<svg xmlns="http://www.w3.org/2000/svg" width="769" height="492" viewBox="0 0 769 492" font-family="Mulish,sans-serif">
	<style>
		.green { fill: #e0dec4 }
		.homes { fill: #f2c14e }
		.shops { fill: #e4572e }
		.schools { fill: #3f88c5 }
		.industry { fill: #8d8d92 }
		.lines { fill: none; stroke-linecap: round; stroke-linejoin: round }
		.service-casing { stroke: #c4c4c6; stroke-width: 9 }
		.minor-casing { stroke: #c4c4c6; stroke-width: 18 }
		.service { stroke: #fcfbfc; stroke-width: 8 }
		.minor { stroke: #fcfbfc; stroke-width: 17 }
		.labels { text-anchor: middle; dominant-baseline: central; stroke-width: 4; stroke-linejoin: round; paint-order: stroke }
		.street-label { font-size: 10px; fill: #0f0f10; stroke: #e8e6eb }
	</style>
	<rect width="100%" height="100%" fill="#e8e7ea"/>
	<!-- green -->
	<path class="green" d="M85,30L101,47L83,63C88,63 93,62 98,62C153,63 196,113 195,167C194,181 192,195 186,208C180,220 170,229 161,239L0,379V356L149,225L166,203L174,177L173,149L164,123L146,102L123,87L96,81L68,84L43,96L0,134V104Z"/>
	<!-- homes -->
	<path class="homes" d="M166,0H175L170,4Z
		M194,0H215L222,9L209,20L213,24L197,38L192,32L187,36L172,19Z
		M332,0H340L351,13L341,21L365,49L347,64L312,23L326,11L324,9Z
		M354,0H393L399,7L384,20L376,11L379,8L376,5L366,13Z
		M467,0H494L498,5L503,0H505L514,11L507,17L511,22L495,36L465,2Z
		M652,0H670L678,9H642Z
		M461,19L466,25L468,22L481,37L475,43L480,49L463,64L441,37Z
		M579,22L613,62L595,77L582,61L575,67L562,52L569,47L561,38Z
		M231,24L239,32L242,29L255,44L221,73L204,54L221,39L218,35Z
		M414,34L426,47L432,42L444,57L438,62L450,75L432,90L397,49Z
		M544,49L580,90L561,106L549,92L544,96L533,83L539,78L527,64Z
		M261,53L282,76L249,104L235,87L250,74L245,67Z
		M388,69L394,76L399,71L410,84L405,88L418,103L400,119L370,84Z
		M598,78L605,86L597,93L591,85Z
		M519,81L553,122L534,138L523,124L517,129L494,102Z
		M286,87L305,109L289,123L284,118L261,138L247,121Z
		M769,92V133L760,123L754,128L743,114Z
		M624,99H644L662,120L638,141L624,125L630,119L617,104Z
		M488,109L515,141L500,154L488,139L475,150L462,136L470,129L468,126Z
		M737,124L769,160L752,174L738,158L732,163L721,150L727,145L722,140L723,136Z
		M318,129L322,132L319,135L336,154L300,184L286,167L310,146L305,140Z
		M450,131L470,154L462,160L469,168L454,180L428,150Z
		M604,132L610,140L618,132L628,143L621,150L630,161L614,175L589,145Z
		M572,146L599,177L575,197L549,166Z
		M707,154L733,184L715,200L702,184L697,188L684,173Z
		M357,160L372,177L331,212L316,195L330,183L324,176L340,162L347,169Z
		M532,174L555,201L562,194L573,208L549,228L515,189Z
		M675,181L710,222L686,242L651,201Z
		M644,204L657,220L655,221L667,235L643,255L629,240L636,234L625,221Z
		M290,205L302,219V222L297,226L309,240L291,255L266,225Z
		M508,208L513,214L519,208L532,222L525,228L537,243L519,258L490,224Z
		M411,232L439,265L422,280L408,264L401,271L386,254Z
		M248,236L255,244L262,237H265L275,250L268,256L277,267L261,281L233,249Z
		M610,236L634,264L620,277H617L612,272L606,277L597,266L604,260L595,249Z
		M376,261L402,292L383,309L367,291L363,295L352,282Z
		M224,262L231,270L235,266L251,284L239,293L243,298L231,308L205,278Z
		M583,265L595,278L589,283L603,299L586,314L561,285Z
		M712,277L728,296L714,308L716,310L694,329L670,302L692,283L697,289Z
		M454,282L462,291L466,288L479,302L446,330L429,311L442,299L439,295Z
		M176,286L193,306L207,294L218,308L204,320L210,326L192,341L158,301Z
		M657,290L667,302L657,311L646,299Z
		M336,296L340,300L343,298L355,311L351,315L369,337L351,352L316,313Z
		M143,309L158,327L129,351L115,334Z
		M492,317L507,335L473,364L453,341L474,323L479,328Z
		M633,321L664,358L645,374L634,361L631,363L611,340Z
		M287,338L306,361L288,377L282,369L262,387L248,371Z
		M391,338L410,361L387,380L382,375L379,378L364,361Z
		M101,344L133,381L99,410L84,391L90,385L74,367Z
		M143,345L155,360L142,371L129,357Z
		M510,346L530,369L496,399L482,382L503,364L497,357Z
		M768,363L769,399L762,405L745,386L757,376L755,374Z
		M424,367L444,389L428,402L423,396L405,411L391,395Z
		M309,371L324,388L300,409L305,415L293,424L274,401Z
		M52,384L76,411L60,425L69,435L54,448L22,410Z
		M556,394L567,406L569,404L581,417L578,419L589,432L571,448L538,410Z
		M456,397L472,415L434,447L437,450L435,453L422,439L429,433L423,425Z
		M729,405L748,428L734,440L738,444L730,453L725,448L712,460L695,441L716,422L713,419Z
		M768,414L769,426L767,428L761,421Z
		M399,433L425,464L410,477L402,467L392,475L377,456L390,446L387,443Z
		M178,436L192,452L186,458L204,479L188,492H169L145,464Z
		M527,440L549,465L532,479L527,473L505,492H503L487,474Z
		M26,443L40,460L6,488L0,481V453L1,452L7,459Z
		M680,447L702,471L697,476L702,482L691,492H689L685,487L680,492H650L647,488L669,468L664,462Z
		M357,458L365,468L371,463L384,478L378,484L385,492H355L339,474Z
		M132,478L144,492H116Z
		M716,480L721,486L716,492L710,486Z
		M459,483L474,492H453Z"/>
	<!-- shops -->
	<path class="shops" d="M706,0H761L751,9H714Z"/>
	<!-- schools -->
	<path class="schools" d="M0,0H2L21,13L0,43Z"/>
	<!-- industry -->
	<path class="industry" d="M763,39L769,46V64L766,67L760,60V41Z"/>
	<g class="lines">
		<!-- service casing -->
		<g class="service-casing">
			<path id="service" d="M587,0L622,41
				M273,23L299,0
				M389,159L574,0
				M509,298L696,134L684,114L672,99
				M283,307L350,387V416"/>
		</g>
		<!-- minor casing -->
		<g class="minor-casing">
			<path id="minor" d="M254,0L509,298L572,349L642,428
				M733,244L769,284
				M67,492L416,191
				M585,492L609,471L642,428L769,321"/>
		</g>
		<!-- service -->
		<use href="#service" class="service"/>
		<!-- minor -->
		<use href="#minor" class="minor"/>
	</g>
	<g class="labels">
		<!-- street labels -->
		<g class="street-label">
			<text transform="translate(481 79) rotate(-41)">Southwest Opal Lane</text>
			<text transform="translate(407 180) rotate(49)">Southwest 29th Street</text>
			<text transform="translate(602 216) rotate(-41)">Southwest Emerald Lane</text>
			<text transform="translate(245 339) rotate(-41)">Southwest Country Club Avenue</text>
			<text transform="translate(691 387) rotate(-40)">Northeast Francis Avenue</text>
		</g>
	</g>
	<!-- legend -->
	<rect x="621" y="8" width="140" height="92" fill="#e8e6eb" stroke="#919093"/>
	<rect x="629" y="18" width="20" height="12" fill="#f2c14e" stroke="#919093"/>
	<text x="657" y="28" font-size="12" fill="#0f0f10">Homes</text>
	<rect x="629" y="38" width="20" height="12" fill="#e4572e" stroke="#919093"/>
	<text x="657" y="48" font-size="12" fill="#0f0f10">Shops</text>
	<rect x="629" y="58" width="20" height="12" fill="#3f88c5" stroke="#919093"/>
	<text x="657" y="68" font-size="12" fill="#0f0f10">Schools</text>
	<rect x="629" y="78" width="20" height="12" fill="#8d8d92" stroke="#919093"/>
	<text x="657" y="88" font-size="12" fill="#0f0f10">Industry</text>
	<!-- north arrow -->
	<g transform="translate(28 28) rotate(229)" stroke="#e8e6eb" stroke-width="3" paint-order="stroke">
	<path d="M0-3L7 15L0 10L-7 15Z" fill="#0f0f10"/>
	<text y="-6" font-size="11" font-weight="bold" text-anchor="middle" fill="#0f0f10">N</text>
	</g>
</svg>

━━━━━━━━

Work instructions -
Write out each line above that contains the word "lines".

Reply to the task -
		.lines { fill: none; stroke-linecap: round; stroke-linejoin: round }
	<g class="lines">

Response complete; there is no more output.